◆ **EXERCISE DIRECTIONS**:
From the entries below, return only the lines starting at the one that contains "6 119 79.44" and ending at the one that contains "150 723 2906", exactly as they stand.

◆ **Stored items**:
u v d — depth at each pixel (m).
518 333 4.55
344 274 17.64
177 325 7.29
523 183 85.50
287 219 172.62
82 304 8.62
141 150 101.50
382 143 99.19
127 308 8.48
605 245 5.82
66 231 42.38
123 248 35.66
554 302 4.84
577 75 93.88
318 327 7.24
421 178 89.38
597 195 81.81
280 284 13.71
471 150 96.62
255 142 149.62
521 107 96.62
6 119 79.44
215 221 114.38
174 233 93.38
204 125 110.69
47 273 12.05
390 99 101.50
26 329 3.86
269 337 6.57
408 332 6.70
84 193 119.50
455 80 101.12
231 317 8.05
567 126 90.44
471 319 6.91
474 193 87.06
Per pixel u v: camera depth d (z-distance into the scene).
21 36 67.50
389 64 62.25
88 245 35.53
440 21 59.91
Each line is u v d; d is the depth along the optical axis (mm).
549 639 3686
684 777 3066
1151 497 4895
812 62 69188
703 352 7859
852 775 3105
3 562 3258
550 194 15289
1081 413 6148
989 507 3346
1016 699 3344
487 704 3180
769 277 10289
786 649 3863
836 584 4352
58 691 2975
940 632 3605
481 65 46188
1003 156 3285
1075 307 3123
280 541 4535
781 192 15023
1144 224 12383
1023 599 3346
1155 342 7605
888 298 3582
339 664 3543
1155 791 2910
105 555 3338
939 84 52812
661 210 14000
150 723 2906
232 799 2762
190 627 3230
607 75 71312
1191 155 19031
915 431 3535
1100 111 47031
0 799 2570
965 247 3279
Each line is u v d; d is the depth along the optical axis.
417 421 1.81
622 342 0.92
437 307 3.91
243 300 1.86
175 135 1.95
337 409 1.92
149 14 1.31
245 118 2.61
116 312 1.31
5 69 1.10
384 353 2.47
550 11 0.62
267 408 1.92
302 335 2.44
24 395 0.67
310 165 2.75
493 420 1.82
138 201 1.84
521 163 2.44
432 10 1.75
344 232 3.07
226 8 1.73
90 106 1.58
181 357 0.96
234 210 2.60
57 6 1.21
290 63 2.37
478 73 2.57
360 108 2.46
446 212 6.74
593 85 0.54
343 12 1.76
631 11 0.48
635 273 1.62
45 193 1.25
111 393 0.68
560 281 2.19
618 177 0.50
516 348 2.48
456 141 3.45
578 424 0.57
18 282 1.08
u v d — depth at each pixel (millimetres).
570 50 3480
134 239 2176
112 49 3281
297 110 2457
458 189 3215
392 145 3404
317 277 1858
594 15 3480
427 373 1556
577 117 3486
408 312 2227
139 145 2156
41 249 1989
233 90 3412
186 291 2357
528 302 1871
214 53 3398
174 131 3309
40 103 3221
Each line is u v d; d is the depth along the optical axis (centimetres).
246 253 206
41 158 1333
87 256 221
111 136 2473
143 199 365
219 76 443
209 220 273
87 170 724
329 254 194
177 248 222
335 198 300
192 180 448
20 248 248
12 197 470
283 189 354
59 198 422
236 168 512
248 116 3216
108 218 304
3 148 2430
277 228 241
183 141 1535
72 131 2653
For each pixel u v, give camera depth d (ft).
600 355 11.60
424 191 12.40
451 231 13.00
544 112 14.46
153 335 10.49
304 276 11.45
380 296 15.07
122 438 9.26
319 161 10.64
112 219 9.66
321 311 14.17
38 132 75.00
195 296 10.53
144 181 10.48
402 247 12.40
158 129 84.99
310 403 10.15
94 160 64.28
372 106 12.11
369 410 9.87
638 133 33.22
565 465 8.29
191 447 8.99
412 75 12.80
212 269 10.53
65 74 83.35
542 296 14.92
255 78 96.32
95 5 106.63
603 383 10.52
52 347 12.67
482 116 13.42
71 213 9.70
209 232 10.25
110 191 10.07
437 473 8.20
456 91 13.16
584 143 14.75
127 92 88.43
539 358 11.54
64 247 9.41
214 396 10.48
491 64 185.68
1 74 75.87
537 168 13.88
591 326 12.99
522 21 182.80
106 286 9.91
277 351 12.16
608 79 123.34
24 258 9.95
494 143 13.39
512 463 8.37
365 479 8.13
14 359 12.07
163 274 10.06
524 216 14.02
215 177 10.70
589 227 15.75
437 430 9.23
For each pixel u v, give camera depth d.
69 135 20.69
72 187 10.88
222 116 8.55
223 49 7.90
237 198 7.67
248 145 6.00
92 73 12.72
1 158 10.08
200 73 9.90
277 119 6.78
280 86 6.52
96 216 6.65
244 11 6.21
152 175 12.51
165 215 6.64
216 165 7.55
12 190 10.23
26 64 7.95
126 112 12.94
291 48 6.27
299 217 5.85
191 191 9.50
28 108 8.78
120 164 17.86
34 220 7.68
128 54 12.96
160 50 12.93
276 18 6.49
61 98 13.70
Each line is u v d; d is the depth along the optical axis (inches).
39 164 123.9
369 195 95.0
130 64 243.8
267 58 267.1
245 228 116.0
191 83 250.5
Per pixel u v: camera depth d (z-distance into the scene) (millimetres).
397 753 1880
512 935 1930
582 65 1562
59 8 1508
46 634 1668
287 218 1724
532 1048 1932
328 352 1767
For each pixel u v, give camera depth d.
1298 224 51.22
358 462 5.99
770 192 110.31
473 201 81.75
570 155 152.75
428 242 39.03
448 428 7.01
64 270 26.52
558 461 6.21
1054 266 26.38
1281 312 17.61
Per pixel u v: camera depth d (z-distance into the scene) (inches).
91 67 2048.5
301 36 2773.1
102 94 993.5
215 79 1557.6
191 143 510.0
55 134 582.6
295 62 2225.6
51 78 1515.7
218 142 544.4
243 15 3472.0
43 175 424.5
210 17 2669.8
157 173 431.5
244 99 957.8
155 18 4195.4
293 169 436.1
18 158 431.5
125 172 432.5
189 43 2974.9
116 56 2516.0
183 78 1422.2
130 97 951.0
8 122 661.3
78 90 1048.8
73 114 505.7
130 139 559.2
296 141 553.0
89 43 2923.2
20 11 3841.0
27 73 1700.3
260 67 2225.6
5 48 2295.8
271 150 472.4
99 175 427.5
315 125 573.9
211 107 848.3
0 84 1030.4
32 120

◆ **OUTPUT**:
6 119 79.44
215 221 114.38
174 233 93.38
204 125 110.69
47 273 12.05
390 99 101.50
26 329 3.86
269 337 6.57
408 332 6.70
84 193 119.50
455 80 101.12
231 317 8.05
567 126 90.44
471 319 6.91
474 193 87.06
Per pixel u v: camera depth d (z-distance into the scene).
21 36 67.50
389 64 62.25
88 245 35.53
440 21 59.91
Each line is u v d; d is the depth along the optical axis (mm).
549 639 3686
684 777 3066
1151 497 4895
812 62 69188
703 352 7859
852 775 3105
3 562 3258
550 194 15289
1081 413 6148
989 507 3346
1016 699 3344
487 704 3180
769 277 10289
786 649 3863
836 584 4352
58 691 2975
940 632 3605
481 65 46188
1003 156 3285
1075 307 3123
280 541 4535
781 192 15023
1144 224 12383
1023 599 3346
1155 342 7605
888 298 3582
339 664 3543
1155 791 2910
105 555 3338
939 84 52812
661 210 14000
150 723 2906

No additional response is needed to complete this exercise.